Review: Hell is a City


Stanley Baker plays a tough Manchester copper out to nab escaped crook John Crawford, who intends on robbing bookmaker Donald Pleasence, with the help of a small crew (including Joby Blanshard). Vanda Godsell is Crawford’s former squeeze, a barmaid who would very much like to be Baker’s squeeze. Billie Whitelaw plays Pleasence’s floozy of a wife, who also knows Crawford in the biblical sense.

 

Typically tough, gritty 1960 British cops-and-crims flick from writer-director Val Guest (“The Quatermass Xperiment”) and Hammer Studios, with particularly excellent B&W cinematography from Hammer regular Arthur Grant (“Dracula Has Risen From the Grave”, “Blood From the Mummy’s Tomb”) and square-jawed toughness from underrated lead actor Stanley Baker.
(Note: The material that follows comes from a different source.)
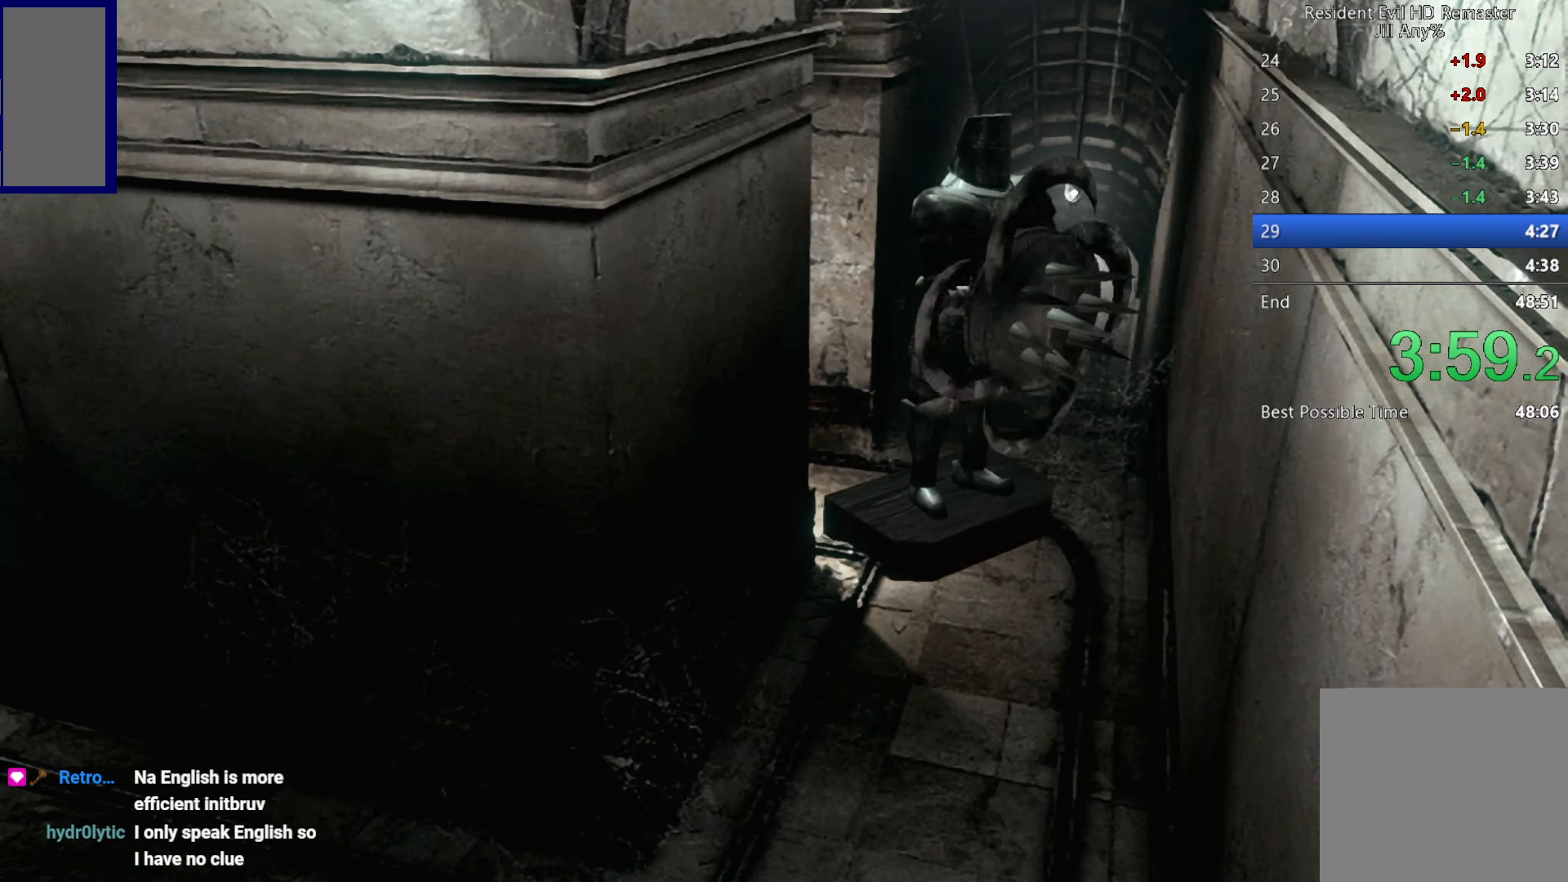
{"buttons": [], "left_stick": "center", "right_stick": "center", "button_events": [[33, "B", "up"], [133, "B", "down"], [266, "B", "up"], [350, "B", "down"], [500, "B", "up"]]}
It’s the type of thing the Yanks did so well in the 40s and 50s, and the Brits in the late 50s through to the 60s and 70s. This one’s certainly pretty good, even if the idea of criminals walking around with green-inked hands that they’ve somehow failed to notice doesn’t really hold up to scrutiny. Any scrutiny. At all.

 

The supporting cast has some solid names and faces, with Billie Whitelaw in particular doing excellent work, and Joby Blanshard rock-solid too. Donald Pleasence has a colourless role, but bless his heart he makes sure you notice the hell out of him. Subtle he ain’t (it’s pretty well-known that he’d try his best to steal scenes), and that’s the way we love him. I can almost guarantee that it was his idea for his character to have a constant case of the sniffles. I see what you’re doing there, Donald. Well-played. American-born John Crawford seems a little out of place, since he certainly didn’t have enough marquee value to warrant such international casting, but he’s OK too as the chief heavy.

 

Nothing brilliant, but pretty solid and enjoyable stuff if you’re a fan of this sort of thing like me. Baker is ideal, and the jazz score by Stanley Black (“Vicious Circle”, “The Flesh and the Fiends”, “City Under the Sea”) is snazzy and jazzy too.